Your instructions: Scan the entries below. Return every line that includes "class".

Records from a data collection:
<<<<
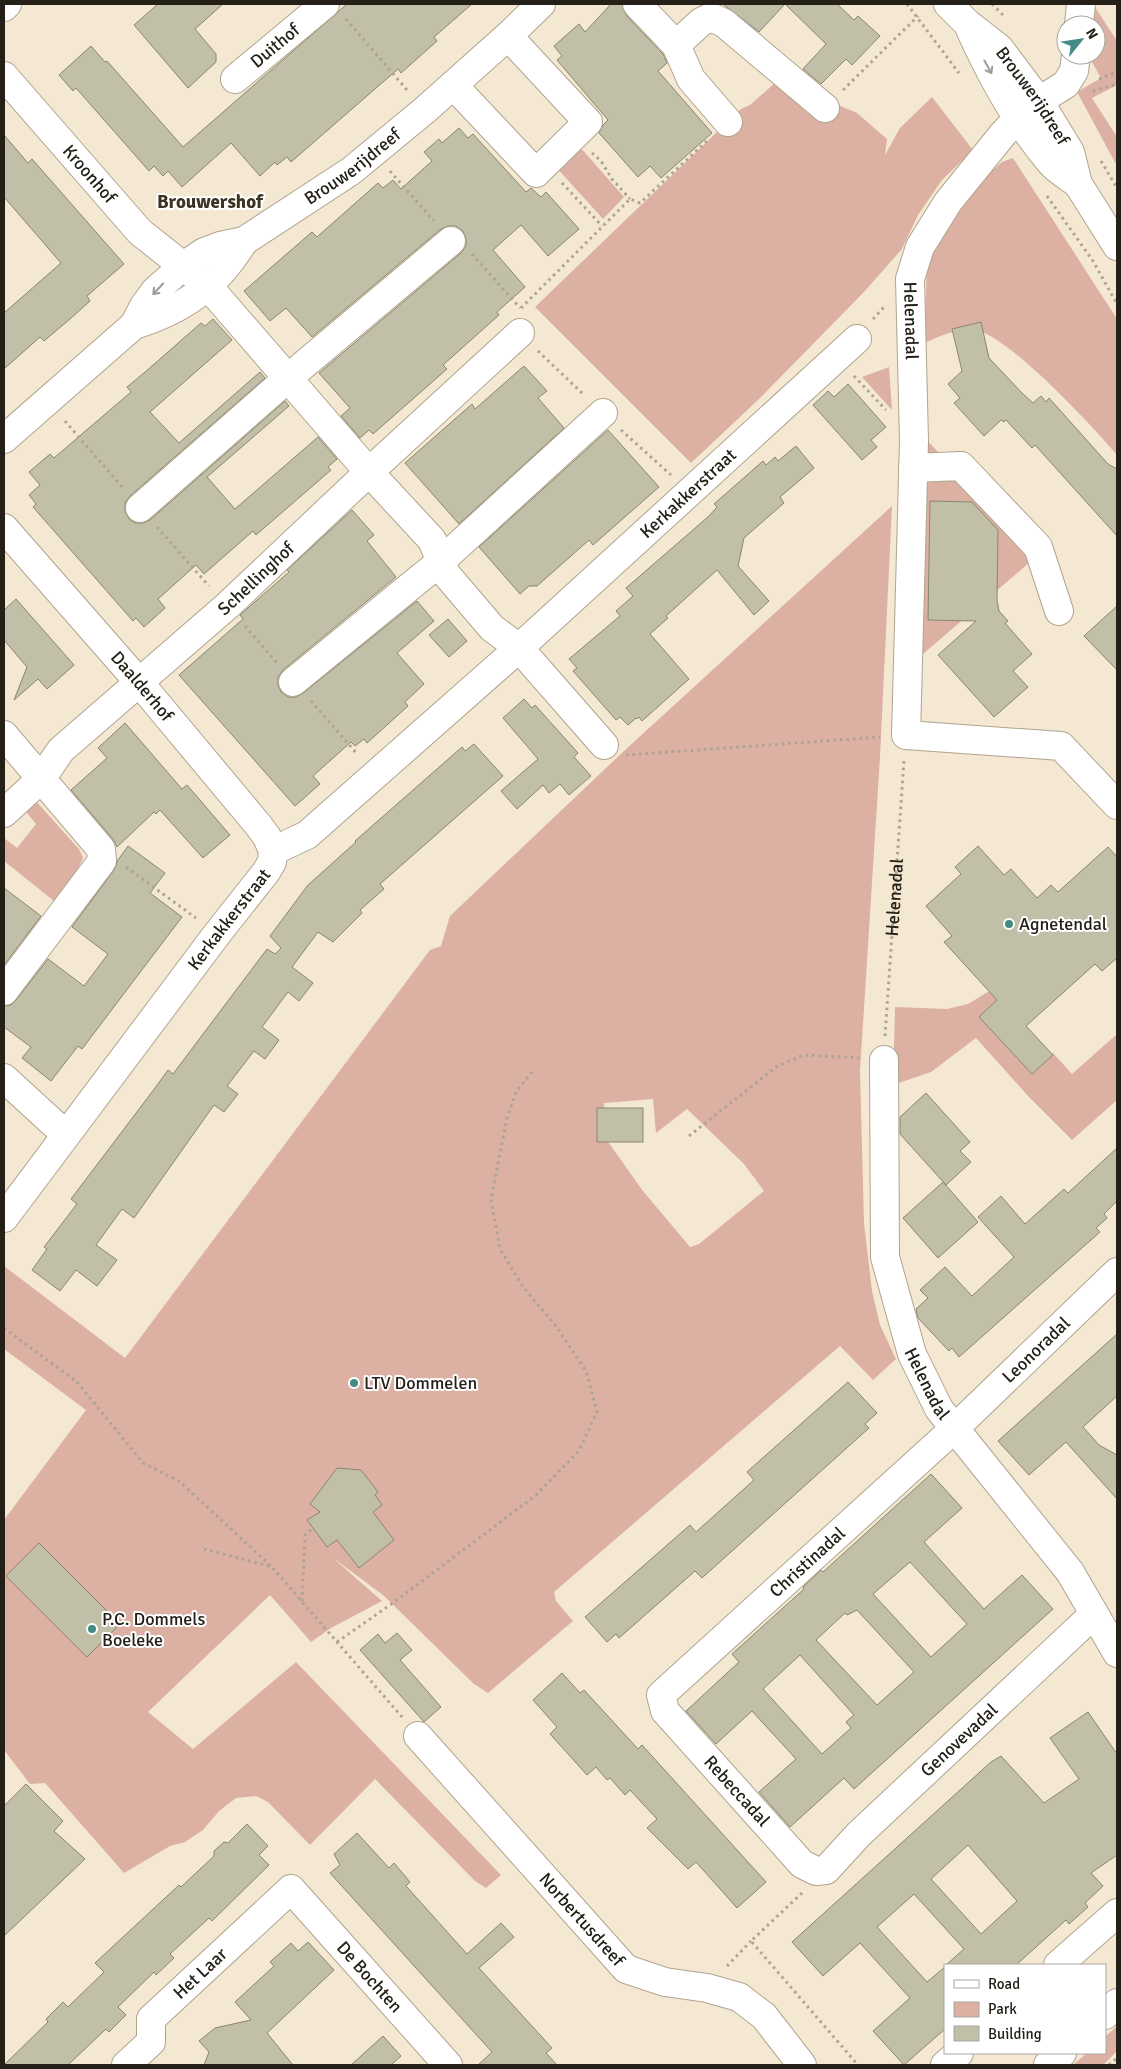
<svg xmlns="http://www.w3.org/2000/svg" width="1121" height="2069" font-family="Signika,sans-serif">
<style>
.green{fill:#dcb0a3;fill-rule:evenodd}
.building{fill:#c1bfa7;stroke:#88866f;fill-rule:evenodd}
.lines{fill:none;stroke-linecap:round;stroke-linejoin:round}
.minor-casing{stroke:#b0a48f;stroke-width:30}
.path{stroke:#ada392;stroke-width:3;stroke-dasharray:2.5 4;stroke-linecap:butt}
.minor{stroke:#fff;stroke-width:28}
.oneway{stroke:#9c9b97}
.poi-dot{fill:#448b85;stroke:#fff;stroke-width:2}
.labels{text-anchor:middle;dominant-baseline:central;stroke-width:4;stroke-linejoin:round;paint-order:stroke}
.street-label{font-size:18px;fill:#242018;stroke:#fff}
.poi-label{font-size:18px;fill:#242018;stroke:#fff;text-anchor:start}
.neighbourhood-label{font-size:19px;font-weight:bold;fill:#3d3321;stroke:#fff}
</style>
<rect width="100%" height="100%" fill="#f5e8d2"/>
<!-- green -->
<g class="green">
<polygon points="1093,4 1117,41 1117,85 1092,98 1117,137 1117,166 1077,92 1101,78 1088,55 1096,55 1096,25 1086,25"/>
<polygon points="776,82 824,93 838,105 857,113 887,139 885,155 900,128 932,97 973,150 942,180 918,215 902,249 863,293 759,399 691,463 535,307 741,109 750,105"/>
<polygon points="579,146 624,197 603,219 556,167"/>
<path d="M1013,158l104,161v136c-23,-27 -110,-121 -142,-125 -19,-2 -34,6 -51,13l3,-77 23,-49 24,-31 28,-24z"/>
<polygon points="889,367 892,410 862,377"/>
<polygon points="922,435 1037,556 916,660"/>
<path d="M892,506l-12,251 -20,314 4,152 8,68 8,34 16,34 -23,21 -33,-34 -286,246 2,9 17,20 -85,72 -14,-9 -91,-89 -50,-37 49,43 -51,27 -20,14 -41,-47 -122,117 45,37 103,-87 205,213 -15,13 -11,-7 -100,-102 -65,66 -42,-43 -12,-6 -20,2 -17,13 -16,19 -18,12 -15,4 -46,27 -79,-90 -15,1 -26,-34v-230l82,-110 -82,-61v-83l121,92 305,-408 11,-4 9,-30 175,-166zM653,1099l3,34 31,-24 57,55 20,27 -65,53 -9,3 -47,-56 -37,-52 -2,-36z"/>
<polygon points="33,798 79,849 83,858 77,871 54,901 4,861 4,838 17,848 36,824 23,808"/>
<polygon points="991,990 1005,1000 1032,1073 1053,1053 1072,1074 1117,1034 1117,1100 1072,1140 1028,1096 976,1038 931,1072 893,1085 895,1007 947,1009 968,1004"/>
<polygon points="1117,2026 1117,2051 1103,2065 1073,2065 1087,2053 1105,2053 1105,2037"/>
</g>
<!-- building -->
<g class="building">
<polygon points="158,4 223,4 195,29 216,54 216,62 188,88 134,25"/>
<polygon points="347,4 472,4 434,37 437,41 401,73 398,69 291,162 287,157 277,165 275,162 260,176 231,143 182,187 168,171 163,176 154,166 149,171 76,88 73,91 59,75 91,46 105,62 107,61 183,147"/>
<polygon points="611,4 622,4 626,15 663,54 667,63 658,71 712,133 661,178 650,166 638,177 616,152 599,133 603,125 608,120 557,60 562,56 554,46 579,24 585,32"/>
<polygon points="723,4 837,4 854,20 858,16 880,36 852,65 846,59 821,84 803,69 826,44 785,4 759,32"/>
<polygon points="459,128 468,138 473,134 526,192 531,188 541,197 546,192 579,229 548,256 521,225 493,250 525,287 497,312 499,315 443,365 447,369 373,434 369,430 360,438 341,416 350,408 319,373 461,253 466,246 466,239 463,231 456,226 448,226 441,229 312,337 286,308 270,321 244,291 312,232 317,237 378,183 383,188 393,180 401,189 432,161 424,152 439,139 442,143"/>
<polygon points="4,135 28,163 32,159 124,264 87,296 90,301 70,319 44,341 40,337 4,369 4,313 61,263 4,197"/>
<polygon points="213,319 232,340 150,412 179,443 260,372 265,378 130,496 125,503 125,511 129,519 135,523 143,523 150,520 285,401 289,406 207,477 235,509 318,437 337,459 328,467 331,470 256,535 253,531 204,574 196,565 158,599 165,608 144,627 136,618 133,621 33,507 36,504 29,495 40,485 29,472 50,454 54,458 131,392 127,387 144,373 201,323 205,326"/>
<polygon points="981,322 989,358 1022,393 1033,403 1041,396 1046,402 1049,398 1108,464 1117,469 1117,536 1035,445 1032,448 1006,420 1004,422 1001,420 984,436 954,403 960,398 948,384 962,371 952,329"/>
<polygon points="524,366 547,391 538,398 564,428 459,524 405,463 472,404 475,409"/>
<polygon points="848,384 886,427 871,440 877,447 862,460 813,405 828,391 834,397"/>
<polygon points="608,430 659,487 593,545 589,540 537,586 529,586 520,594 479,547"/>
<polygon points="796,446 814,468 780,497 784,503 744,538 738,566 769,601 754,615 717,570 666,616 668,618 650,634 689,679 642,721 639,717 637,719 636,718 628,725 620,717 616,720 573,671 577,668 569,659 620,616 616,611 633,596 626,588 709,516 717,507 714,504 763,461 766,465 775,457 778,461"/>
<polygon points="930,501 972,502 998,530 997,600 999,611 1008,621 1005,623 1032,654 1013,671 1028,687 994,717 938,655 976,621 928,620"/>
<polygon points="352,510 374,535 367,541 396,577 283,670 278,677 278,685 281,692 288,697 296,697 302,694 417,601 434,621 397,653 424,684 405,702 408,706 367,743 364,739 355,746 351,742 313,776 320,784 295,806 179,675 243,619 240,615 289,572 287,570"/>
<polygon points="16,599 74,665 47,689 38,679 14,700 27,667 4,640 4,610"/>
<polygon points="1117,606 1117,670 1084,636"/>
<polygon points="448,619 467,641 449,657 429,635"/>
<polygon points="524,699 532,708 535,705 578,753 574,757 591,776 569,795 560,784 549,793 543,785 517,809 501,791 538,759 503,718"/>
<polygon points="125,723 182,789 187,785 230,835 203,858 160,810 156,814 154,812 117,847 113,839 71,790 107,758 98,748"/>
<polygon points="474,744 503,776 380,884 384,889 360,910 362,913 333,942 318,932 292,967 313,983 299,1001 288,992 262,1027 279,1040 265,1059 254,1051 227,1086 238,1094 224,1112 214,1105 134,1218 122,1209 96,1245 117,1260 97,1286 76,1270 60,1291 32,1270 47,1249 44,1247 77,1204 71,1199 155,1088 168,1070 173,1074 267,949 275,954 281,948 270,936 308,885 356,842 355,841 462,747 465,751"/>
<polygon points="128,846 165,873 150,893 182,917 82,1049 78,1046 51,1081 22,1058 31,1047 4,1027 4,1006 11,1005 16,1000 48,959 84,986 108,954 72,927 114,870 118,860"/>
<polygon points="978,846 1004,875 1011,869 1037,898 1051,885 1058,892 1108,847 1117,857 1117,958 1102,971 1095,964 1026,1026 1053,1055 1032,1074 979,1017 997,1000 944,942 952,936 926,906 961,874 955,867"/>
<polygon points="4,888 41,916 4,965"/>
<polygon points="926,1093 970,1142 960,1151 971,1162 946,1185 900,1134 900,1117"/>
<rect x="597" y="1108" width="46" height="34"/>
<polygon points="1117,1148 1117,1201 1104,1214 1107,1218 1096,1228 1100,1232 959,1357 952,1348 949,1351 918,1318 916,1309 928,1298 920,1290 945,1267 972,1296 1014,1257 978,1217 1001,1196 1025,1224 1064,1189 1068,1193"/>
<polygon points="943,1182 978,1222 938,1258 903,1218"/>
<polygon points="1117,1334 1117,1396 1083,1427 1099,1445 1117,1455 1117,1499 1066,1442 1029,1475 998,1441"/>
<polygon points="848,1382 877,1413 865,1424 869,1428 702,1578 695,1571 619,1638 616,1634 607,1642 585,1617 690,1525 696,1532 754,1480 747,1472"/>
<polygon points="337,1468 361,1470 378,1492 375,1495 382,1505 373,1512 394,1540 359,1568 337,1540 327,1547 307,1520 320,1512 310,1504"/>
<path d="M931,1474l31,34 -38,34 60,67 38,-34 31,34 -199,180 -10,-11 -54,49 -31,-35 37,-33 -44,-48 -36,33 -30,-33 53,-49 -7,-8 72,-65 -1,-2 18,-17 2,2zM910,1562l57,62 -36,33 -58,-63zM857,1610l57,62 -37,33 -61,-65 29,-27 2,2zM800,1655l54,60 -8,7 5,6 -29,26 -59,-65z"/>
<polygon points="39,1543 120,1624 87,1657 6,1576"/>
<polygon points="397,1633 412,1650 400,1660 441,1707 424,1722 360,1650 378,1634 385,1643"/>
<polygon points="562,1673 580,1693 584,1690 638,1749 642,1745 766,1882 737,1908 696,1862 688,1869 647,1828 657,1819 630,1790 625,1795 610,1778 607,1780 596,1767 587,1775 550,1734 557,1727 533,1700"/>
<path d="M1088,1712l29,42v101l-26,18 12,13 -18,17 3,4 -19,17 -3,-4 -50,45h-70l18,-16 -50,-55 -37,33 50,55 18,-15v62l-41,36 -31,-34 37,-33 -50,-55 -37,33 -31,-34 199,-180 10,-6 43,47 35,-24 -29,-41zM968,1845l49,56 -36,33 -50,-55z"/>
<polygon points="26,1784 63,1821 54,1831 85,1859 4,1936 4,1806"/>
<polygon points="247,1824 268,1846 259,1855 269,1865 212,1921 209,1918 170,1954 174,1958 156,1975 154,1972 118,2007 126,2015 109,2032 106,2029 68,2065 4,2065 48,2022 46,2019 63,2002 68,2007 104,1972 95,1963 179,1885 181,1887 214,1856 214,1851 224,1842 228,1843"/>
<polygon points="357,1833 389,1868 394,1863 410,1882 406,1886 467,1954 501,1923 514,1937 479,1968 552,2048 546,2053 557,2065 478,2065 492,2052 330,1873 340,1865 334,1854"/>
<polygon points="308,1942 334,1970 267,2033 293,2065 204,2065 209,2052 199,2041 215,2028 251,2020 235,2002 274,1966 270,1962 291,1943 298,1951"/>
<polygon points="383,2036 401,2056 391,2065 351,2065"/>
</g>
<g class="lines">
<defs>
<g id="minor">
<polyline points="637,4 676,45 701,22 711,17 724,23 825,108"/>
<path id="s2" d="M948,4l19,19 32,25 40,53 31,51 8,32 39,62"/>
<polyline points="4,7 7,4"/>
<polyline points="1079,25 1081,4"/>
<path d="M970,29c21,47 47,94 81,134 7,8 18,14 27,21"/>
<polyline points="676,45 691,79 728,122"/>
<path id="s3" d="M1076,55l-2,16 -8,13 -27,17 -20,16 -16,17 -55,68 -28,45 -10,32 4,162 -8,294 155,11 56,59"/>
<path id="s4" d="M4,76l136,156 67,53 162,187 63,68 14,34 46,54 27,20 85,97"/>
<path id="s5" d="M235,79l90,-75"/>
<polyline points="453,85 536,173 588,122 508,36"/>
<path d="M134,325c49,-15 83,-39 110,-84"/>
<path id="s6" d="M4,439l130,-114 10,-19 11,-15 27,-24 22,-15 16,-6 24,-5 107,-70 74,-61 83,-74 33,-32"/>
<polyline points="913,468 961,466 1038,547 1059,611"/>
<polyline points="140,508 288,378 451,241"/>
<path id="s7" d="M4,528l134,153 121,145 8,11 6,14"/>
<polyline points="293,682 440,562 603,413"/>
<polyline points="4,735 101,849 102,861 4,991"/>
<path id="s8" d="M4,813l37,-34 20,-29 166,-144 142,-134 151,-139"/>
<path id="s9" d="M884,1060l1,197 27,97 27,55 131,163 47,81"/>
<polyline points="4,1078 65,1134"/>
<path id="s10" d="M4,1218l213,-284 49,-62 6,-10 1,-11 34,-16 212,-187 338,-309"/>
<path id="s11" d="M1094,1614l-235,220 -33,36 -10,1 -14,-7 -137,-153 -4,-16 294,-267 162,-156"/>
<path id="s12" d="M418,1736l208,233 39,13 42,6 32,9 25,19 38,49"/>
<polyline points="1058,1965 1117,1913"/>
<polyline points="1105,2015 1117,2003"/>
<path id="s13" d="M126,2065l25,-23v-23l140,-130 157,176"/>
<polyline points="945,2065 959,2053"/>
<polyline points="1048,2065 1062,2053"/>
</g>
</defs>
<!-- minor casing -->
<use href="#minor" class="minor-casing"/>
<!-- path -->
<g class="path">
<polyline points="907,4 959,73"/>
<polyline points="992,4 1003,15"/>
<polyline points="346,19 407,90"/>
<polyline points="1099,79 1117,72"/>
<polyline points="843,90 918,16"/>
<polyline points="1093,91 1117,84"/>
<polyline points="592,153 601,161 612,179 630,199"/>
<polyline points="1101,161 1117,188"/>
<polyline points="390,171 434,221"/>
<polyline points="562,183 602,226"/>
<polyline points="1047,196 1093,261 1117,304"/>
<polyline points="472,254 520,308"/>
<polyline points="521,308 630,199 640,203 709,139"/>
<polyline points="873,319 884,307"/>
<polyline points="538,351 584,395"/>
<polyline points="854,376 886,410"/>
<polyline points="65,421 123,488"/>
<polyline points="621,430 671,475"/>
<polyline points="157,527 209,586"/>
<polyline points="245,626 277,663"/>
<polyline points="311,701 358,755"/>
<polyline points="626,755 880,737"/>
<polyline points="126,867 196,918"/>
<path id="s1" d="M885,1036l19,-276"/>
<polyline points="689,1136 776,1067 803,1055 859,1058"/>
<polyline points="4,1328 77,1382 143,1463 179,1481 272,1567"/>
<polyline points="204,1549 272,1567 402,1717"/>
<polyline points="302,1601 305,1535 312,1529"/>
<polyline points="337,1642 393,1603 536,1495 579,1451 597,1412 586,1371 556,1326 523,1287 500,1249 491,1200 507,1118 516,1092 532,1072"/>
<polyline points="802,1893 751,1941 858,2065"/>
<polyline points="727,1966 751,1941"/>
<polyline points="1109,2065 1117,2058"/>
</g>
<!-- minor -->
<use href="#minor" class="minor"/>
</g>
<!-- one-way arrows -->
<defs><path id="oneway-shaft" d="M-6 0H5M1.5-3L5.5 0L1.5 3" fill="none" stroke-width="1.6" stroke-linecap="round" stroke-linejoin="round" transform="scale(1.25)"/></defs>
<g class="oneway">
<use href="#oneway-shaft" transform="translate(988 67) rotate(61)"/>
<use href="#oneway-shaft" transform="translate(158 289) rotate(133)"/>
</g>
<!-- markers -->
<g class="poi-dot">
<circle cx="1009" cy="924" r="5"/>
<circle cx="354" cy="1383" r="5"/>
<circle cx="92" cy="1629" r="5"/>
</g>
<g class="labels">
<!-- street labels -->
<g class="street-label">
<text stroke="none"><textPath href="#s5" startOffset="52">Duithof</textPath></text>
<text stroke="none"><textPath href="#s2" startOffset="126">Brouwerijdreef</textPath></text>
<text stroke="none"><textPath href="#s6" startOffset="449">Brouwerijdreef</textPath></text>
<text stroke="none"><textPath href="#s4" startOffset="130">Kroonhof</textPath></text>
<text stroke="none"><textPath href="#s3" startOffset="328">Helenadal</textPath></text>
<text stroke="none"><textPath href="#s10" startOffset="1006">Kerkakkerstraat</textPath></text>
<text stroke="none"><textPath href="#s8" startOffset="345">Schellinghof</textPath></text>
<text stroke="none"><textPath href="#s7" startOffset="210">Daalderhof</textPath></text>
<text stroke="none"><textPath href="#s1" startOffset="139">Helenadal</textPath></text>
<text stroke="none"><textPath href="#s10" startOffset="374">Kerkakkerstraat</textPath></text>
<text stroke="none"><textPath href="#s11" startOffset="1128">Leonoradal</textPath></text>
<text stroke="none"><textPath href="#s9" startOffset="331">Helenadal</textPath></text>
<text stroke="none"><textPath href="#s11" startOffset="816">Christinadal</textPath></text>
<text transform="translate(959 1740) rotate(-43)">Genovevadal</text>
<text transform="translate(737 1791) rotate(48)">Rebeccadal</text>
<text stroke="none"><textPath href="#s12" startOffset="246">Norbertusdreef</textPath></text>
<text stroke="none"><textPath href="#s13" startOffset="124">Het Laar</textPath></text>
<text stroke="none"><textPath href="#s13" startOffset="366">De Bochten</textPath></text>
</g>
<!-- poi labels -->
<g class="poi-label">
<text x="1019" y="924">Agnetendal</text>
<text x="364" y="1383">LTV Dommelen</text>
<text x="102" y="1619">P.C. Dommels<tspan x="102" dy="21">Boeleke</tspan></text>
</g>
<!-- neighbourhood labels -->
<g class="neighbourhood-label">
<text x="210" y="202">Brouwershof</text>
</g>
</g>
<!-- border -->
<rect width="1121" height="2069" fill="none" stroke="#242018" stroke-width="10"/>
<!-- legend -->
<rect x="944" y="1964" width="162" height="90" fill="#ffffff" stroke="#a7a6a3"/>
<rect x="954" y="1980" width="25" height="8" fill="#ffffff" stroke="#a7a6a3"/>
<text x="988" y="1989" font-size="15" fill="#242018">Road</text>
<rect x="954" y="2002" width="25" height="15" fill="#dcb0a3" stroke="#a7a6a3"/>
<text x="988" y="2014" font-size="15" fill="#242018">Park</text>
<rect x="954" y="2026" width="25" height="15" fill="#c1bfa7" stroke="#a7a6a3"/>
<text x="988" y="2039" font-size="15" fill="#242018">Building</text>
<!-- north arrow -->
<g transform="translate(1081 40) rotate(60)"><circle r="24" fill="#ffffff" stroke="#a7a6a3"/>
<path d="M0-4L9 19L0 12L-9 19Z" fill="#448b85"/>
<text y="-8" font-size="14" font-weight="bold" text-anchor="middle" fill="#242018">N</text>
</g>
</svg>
>>>>
Result of this task:
<g class="green">
<g class="building">
<g class="lines">
<use href="#minor" class="minor-casing"/>
<g class="path">
<use href="#minor" class="minor"/>
<g class="oneway">
<g class="poi-dot">
<g class="labels">
<g class="street-label">
<g class="poi-label">
<g class="neighbourhood-label">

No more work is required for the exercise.